* [Extracted data]:
————————

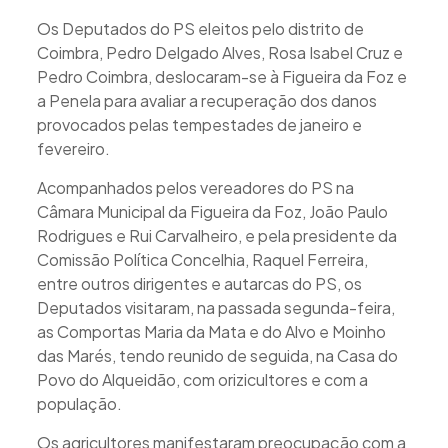
Os Deputados do PS eleitos pelo distrito de
Coimbra, Pedro Delgado Alves, Rosa Isabel Cruz e
Pedro Coimbra, deslocaram-se à Figueira da Foz e
a Penela para avaliar a recuperação dos danos
provocados pelas tempestades de janeiro e
fevereiro.
Acompanhados pelos vereadores do PS na
Câmara Municipal da Figueira da Foz, João Paulo
Rodrigues e Rui Carvalheiro, e pela presidente da
Comissão Política Concelhia, Raquel Ferreira,
entre outros dirigentes e autarcas do PS, os
Deputados visitaram, na passada segunda-feira,
as Comportas Maria da Mata e do Alvo e Moinho
das Marés, tendo reunido de seguida, na Casa do
Povo do Alqueidão, com orizicultores e com a
população.
Os agricultores manifestaram preocupação com a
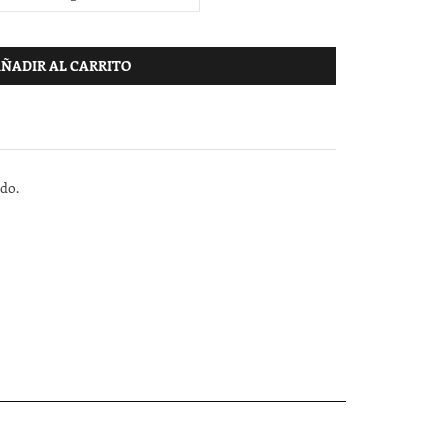
ÑADIR AL CARRITO
ndo.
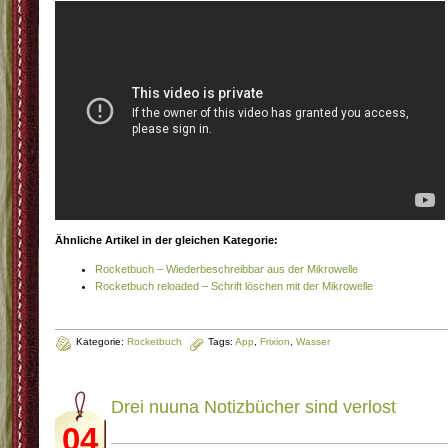
Ähnliche Artikel in der gleichen Kategorie:
Rocketbuch – Wiederbeschreibbar aus der Mikrowelle
Rocketbuch reloaded – Schrift löschen mit der Mikrowelle
Kategorie:
Rocketbuch
Tags:
App
,
Frixion
,
Wasser
Drei nuuna Notizbücher sind verlost
04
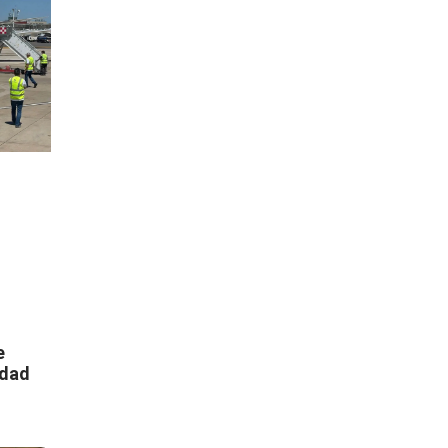
e
idad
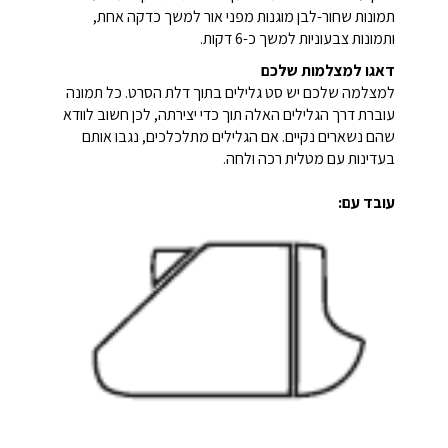
תמונות שחור-לבן מוגנות מפני אור למשך כדקה אחת,
ותמונות צבעוניות למשך כ-6 דקות.
דאגו למצלמות שלכם
למצלמה שלכם יש סט גלילים בתוך דלת הסרט. כל תמונה
עוברת דרך הגלילים האלה תוך כדי יצירתה, לכן חשוב לוודא
שהם נשארים נקיים. אם הגלילים מתלכלכים, נגבו אותם
בעדינות עם מטלית רכה ולחה.
עובד עם:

————————

* [What to do]: In the data above, please extract the lines from the first one through the line with "entre outros dirigentes e autarcas do PS, os", exactly, and keep pictures out.

* [Response to the task]:
Os Deputados do PS eleitos pelo distrito de
Coimbra, Pedro Delgado Alves, Rosa Isabel Cruz e
Pedro Coimbra, deslocaram-se à Figueira da Foz e
a Penela para avaliar a recuperação dos danos
provocados pelas tempestades de janeiro e
fevereiro.
Acompanhados pelos vereadores do PS na
Câmara Municipal da Figueira da Foz, João Paulo
Rodrigues e Rui Carvalheiro, e pela presidente da
Comissão Política Concelhia, Raquel Ferreira,
entre outros dirigentes e autarcas do PS, os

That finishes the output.